Getting ready to trade the NFP like I am?
Let’s review what happened last time and what analysts are expecting for March.
What happened before?
- Hiring in February increased by 678K vs. 407K consensus
- Unemployment rate fell from 4.0% to 3.8% vs. 3.9% estimate
- Average hourly earnings came in flat instead of posting a 0.5% uptick
- January reading upgraded from 467K to 481K
Uncle Sam had back-to-back upside NFP surprises, as its jobs figure for February once again surpassed estimates.
Employment rose by 678K, enough to bring the unemployment rate down to 3.8% for the month. To top it off, the previous report enjoyed a decent upgrade from 467K to 481K.
The downside, however, is that there was no wage growth to be seen. Average hourly earnings posted a flat reading instead of increasing by the estimated 0.5% figure.
This was probably why the dollar didn’t have such a strong bullish reaction to the report. It even slid against the Aussie, Kiwi, and yen after the actual numbers were printed.

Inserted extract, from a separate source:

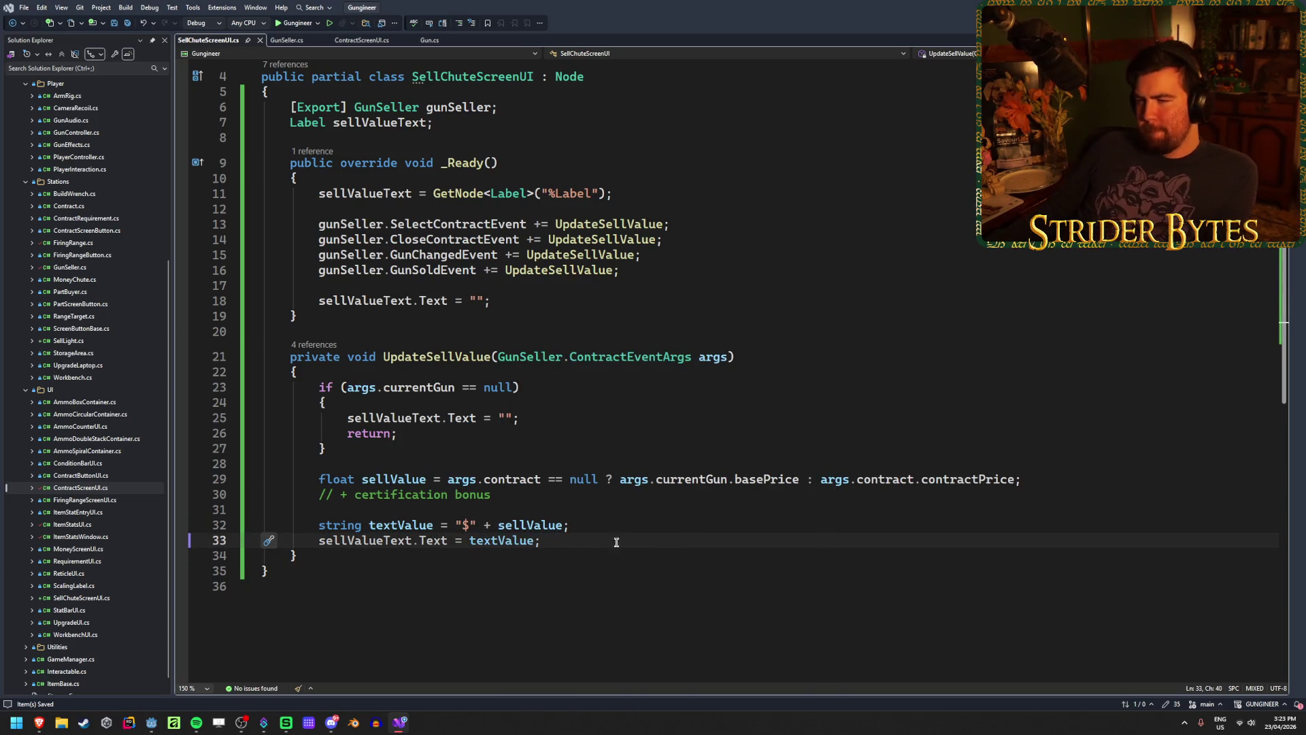
click(286, 40)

What’s expected this time?
- March NFP to come in at 492K
- March unemployment rate to tick lower to 3.7%
- Average hourly earnings to show 0.4% increase
Market watchers are bracing for an increase of 492K in hiring for March, which should be enough to bring the jobless rate down a notch to 3.7%.
This time, dollar bulls are hoping to see some wage growth, with the average hourly earnings figure slated to show a 0.4% gain. Otherwise, another bleak wage reading might spur stagflation concerns!
So far, leading indicators are pointing to good results. The JOLTS job openings figure beat expectations at 11.27 million versus the projected 11 million gain while the ADP non-farm employment change came in line with consensus at 455K.
Another big upside surprise could fuel hopes of back-to-back Fed rate hikes, possibly even floating the possibility of a 0.50% increase in borrowing costs in the next FOMC meeting.
If you’re planning on trading this top-tier event, make sure you check out the average volatility of USD pairs as a guide in setting stops and targets.
But if you’re not comfortable with potential price spikes, it’s totally okay to sit on the sidelines and watch price action unfold.